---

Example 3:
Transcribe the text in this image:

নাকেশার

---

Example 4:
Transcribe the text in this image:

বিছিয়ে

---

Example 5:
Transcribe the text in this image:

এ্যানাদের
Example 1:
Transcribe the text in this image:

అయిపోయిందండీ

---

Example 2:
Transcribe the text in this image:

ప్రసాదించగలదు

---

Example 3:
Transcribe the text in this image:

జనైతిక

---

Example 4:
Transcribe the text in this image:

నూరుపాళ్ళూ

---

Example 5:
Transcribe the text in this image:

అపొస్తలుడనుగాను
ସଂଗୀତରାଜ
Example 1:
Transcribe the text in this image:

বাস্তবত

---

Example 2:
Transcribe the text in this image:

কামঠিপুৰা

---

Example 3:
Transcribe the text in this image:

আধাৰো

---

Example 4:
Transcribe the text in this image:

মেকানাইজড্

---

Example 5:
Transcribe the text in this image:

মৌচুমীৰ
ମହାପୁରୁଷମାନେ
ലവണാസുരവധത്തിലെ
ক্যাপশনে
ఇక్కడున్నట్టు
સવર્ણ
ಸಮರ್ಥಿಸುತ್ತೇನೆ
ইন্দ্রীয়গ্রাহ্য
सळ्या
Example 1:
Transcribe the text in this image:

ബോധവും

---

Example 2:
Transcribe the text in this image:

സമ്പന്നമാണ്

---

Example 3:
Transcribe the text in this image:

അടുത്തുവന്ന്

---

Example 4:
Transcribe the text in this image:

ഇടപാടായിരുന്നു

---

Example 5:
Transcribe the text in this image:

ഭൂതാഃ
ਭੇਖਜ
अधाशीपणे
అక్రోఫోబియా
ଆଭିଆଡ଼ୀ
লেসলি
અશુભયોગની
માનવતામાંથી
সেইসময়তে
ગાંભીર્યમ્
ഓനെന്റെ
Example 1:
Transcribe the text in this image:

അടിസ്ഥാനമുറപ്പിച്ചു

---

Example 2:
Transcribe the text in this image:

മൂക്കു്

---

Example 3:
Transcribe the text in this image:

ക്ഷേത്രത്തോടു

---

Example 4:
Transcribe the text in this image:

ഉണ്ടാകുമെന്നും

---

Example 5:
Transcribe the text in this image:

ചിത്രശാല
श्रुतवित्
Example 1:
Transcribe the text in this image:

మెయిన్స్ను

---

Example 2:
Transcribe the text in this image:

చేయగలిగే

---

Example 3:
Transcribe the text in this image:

__Exercise__.
Would you output every entry exactly as it was written?

__Output for this task__.
---

Example 3:
Transcribe the text in this image:

নাকেশার

---

Example 4:
Transcribe the text in this image:

বিছিয়ে

---

Example 5:
Transcribe the text in this image:

এ্যানাদের
Example 1:
Transcribe the text in this image:

అయిపోయిందండీ

---

Example 2:
Transcribe the text in this image:

ప్రసాదించగలదు

---

Example 3:
Transcribe the text in this image:

జనైతిక

---

Example 4:
Transcribe the text in this image:

నూరుపాళ్ళూ

---

Example 5:
Transcribe the text in this image:

అపొస్తలుడనుగాను
ସଂଗୀତରାଜ
Example 1:
Transcribe the text in this image:

বাস্তবত

---

Example 2:
Transcribe the text in this image:

কামঠিপুৰা

---

Example 3:
Transcribe the text in this image:

আধাৰো

---

Example 4:
Transcribe the text in this image:

মেকানাইজড্

---

Example 5:
Transcribe the text in this image:

মৌচুমীৰ
ମହାପୁରୁଷମାନେ
ലവണാസുരവധത്തിലെ
ক্যাপশনে
ఇక్కడున్నట్టు
સવર્ણ
ಸಮರ್ಥಿಸುತ್ತೇನೆ
ইন্দ্রীয়গ্রাহ্য
सळ्या
Example 1:
Transcribe the text in this image:

ബോധവും

---

Example 2:
Transcribe the text in this image:

സമ്പന്നമാണ്

---

Example 3:
Transcribe the text in this image:

അടുത്തുവന്ന്

---

Example 4:
Transcribe the text in this image:

ഇടപാടായിരുന്നു

---

Example 5:
Transcribe the text in this image:

ഭൂതാഃ
ਭੇਖਜ
अधाशीपणे
అక్రోఫోబియా
ଆଭିଆଡ଼ୀ
লেসলি
અશુભયોગની
માનવતામાંથી
সেইসময়তে
ગાંભીર્યમ્
ഓനെന്റെ
Example 1:
Transcribe the text in this image:

അടിസ്ഥാനമുറപ്പിച്ചു

---

Example 2:
Transcribe the text in this image:

മൂക്കു്

---

Example 3:
Transcribe the text in this image:

ക്ഷേത്രത്തോടു

---

Example 4:
Transcribe the text in this image:

ഉണ്ടാകുമെന്നും

---

Example 5:
Transcribe the text in this image:

ചിത്രശാല
श्रुतवित्
Example 1:
Transcribe the text in this image:

మెయిన్స్ను

---

Example 2:
Transcribe the text in this image:

చేయగలిగే

---

Example 3:
Transcribe the text in this image:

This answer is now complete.